WORK ORDER: In the records below, find the line that contains "maximum extent consistent with law to ensure" and the line that contains "evidence of excessive", then retype exactly those two lines and every line between them.

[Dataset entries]

>>>

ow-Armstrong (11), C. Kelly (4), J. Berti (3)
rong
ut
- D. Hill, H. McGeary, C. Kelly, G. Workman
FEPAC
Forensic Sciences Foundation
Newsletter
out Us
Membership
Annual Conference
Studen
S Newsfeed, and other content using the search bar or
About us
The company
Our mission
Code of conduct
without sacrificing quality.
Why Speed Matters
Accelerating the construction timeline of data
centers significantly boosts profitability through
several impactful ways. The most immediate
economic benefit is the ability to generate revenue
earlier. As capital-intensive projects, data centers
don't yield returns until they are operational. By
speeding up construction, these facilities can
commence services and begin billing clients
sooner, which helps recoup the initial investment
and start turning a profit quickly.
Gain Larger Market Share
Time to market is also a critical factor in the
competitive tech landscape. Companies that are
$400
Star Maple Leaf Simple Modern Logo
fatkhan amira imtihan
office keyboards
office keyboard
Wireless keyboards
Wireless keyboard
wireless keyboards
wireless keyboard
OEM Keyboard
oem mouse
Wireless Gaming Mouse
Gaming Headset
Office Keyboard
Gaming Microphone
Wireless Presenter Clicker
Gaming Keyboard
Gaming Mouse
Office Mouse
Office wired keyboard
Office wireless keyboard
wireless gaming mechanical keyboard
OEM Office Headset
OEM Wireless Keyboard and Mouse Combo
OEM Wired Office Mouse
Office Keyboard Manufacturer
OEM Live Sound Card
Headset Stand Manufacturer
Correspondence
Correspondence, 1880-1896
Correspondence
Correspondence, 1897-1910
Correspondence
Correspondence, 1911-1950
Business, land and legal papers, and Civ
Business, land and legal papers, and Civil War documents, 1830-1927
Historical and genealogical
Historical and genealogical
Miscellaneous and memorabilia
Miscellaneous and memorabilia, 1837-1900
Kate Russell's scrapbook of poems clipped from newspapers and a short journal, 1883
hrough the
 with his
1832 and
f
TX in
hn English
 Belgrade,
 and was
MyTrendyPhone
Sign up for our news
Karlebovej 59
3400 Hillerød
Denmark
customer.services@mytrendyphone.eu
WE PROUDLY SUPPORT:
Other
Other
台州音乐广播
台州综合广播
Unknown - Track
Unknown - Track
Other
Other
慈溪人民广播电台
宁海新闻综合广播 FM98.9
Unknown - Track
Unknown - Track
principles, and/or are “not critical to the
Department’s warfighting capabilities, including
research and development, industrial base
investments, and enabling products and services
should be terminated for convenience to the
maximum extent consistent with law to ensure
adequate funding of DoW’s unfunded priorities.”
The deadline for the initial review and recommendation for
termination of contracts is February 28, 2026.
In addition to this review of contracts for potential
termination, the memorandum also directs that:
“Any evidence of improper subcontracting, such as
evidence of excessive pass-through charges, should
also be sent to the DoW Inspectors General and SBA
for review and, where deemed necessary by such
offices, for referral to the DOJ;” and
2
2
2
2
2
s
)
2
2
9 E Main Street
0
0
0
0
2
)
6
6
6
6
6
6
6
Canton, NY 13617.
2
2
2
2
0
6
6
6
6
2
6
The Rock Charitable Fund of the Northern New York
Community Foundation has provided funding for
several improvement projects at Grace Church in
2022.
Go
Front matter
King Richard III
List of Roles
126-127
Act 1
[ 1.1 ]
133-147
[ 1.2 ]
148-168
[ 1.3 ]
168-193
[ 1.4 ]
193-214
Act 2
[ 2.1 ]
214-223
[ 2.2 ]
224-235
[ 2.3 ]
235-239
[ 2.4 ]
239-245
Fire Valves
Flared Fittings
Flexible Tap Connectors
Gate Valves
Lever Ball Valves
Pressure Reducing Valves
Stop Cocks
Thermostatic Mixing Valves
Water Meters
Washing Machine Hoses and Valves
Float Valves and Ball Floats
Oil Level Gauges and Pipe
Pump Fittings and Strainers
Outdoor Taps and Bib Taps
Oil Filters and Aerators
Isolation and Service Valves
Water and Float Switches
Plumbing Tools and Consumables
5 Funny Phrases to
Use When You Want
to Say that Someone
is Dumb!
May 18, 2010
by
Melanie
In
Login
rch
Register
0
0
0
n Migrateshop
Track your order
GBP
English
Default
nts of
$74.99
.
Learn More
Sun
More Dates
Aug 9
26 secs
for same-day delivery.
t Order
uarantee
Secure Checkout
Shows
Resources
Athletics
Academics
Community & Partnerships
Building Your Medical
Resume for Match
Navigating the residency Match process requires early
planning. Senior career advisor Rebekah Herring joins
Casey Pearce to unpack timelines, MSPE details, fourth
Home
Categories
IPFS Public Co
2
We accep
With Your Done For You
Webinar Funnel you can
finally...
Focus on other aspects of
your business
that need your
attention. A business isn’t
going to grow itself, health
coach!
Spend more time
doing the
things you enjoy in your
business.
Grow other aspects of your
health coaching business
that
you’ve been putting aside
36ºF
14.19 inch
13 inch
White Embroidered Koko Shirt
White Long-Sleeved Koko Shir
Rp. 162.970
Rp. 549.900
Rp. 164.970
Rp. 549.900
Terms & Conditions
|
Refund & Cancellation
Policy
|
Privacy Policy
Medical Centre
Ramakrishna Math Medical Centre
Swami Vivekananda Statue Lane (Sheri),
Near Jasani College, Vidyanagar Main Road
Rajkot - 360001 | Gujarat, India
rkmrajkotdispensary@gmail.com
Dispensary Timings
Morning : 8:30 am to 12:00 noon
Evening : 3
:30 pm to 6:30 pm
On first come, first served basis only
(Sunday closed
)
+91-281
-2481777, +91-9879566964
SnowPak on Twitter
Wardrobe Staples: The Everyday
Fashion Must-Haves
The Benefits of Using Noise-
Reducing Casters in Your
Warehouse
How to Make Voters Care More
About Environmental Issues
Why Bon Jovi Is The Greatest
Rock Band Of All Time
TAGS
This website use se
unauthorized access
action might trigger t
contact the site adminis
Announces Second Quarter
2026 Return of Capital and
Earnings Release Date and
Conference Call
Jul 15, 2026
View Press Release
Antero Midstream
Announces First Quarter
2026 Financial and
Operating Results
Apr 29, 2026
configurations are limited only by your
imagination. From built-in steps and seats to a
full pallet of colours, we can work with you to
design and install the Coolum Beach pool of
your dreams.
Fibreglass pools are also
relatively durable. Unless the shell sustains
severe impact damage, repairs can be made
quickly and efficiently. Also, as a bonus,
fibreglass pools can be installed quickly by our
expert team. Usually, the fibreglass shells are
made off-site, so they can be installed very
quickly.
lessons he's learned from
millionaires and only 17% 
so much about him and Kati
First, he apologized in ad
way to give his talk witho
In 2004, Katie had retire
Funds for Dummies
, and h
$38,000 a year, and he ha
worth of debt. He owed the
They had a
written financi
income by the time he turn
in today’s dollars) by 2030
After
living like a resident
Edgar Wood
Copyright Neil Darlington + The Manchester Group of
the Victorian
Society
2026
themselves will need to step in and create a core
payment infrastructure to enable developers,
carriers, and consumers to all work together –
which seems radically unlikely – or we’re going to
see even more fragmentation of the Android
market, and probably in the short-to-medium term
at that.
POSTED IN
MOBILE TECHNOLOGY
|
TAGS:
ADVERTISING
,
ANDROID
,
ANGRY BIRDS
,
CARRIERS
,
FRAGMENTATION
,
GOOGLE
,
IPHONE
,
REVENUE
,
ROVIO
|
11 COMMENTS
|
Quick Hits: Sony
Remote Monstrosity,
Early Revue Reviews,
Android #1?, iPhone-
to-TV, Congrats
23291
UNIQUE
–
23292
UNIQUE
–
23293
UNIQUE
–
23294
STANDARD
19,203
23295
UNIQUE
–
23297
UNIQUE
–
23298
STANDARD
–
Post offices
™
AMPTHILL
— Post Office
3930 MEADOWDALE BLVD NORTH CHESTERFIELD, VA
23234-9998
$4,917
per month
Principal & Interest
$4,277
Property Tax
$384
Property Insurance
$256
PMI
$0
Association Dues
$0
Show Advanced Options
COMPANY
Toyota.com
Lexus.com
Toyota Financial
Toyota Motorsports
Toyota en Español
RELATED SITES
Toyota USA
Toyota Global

<<<

RESPONSE AREA:
maximum extent consistent with law to ensure
adequate funding of DoW’s unfunded priorities.”
The deadline for the initial review and recommendation for
termination of contracts is February 28, 2026.
In addition to this review of contracts for potential
termination, the memorandum also directs that:
“Any evidence of improper subcontracting, such as
evidence of excessive pass-through charges, should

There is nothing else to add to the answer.